I have got to figure out how to turn off this mousepad thingy on the laptop. It is really messing me up.

Wednesday, August 8, 2007

There had to be at least one stumbling block...

So I had it all planned out where I would go to the French Consulate in New York (Central Park East) and hand in the paperwork needed for my visa and walk out, sticker in my passport, and spend a weekend with my Aunt Karla. Then through some lazy poking around the assistantsinfrance.com forums, I discovered that I needed an appointment to apply for a visa!!! Oh no. I registered for the online appointment system and discovered that not only were there no appointments available for the date I was planning to go to New York, but there were no appointments for all of August.
I made two different appointments: one on the very first opening available, and another for a similar date to the date I had thought of in August.
I don't really know at this point if I am going to New York this weekend, as my dad has offered to drive me to my first appointment, and I'd like to save the money for the bus ticket, but then again, I did totally block out my aunt's schedule and I haven't seen her in months.

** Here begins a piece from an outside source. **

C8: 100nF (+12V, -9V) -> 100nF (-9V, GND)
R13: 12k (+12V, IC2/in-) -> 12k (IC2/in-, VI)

When I go in September, Dad may be able to drive or I could ask to stay with my dad's cousins who live in near Washington Square Park.
Oh the dilemmas.
In other news, the contact at the French Embassy in DC (her name is Meg Merwin) finally emailed everyone. We got academie/school district specific emails this time, so I know the emails of everyone else who is going to be in my academie/school district. I sent them all a hello email as well because I can be very forward and overly energetic. I am very excited. Can you tell?

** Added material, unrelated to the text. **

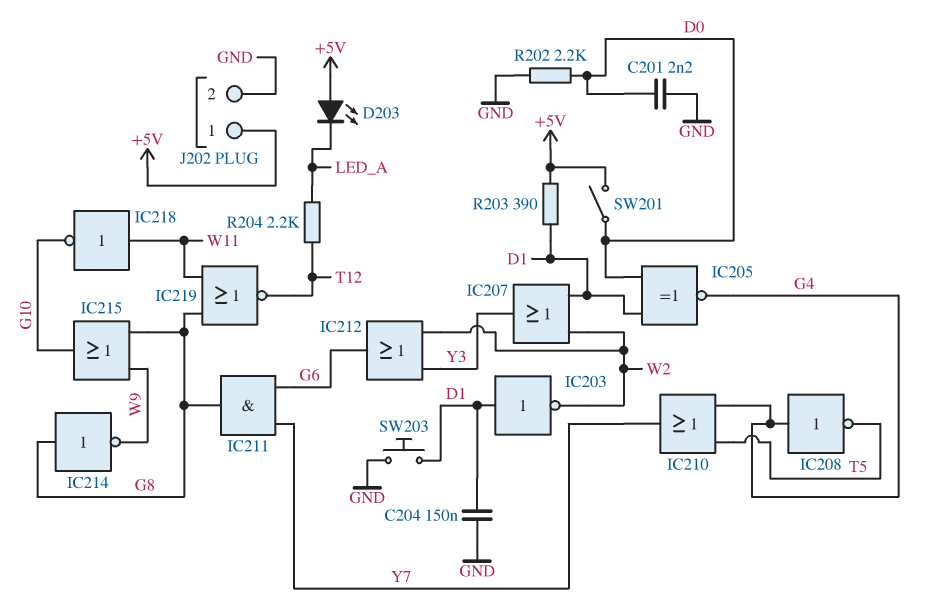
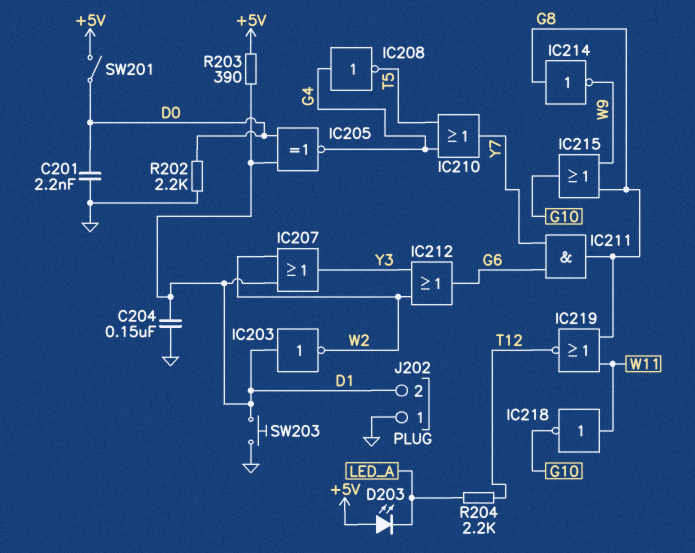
J202 pin 1: +5V -> GND
J202 pin 2: GND -> D1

I have also made one of the more important purchases for this trip: a laptop. It is a Toshiba with a built-in webcam and microphone, so who's up for some AIM Video Chat? I am accepting submissions for names.
Also I need to draft a letter of resignation from my job as a receptionist at the temp agency. The job was only supposed to be for six months but I'm leaving them a good three or more months earlier than expected. I'm debating if I should tell them the truth about why I'm leaving which would explain all of my "appointments in New York", or just lie to them some more because I may not even put this job on a resume anywhere. I kind of like the job, but if I had to do this for a living, like Monday through Friday, 8:00 to 5:00, I think I'd go crazy. For $9.00 an hour.
Today was also the final exam for my French graduate course at SUNY Cortland. It was taught by a French professor of history I had had when I was a student at L'Universite de La Rochelle. The course was on the history of the French in the Americas, and it was really neat. He was very well-versed on the subject, on all historical subjects for that matter it seemed, and I really learned a lot. I'm not sure it's evident on my final exam but whatever. I paid for the class so I earned graduate credit for it but who knows where it'll be applied, if at all.
So that's what's happening right now. I don't expect to hear anything from France until August 25 when my contact in France comes back from vacation, and I'm not buying a plane ticket until I get my visa, so...I guess I'm shopping for these really cool shoes I want and the biggest rolley suitcase allowed.